The Emergency Department frequently uses endotracheal intubation. The endotracheal tube (ETT) depth might be inaccurately estimated and confirmed using conventional methods, which can cause a delay in detection. At the bedside, ultrasound may provide a quick tool for confirming ETT depth.
The randomized experiment evaluated the ultrasound’s ability to confirm ETT depth. The ETT was positioned high (just beneath the vocal cords), middle (2 cm above the carina), or deep (ETT at the carina) on 3 cadavers in random order. Using ultrasonography, 7 sonographers who were blinded evaluated the ETT’s depth. Results included operator confidence based on ETT location, time to identification, and diagnostic accuracy of sonographer identification. To determine operator confidence’s impact on diagnostic accuracy, a subgroup study was conducted.

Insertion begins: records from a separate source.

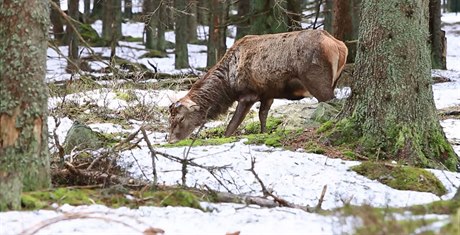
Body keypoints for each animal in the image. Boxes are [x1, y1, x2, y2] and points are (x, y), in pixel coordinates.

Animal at [169, 30, 348, 142]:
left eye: (180, 118)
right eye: (170, 119)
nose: (171, 140)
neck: (228, 84)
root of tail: (340, 46)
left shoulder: (248, 94)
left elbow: (232, 125)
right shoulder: (267, 94)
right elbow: (263, 116)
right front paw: (263, 133)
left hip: (317, 81)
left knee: (331, 103)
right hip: (334, 80)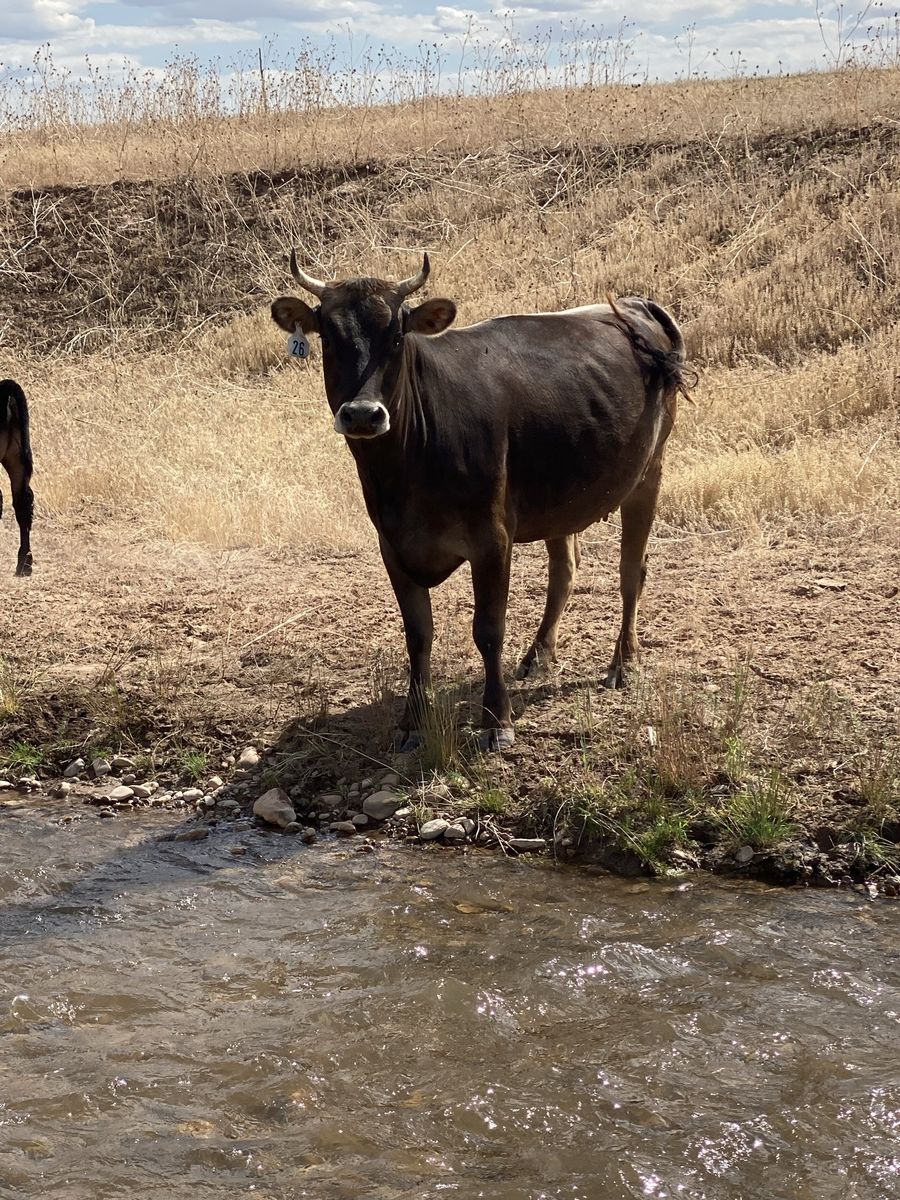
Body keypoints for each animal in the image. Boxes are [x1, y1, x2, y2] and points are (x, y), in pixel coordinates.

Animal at [271, 253, 690, 750]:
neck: (403, 472)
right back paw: (538, 655)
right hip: (560, 493)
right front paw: (412, 720)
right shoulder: (392, 546)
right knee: (564, 571)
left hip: (649, 471)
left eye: (396, 337)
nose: (362, 415)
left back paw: (623, 662)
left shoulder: (492, 539)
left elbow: (488, 630)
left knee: (631, 571)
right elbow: (418, 634)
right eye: (329, 337)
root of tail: (634, 303)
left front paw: (496, 719)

There were 441 evaluations in all (154 high, 154 middle, and 133 deep ETT placements). The overall accuracy was 84.8% (95% CI 81.1% to 88.0%) and 92.3% specific (95% CI 88.6% to 95.1%). When used high, ultrasonography had a mean time to identification of 15.3 seconds (95% CI 13.6-17.0) and a mean operator confidence of 3.9/5.0 (95% CI 3.7-4.1), making it 82.5% sensitive (95% CI 75.5% to 88.1%) and 92.3% specific (95% CI 88.6% to 95.1%). When the ETT was placed in the middle, ultrasound was 83.8% sensitive (95% CI 77.0% to 89.2%) and 92.3% specific (95% CI 88.6% to 95.1%) with a mean time to identification of 16.7 s (95% CI 14.6–18.8) and a mean operator confidence of 3.7/5.0 (95% CI 3.5–3.9). When the ETT was placed deep, ultrasound was 88.0% sensitive (95% CI 81.2% to 93.0%) and 92.2% specific (95% CI 88.6% to 94.6%) with a mean time to identification of 19.0 s (95% CI 17.3–20.7) and a mean operator confidence of 3.4/5.0 (95% CI 3.2–3.6). When sonographers reported a greater confidence level, their accuracy increased dramatically.
In a cadaveric model, ultrasound was somewhat reliable for locating the ETT, and it was more accurate when the sonographers were confident in their vision. Future studies should examine the accuracy of lung sliding and transtracheal ultrasonography combined with additional improvements.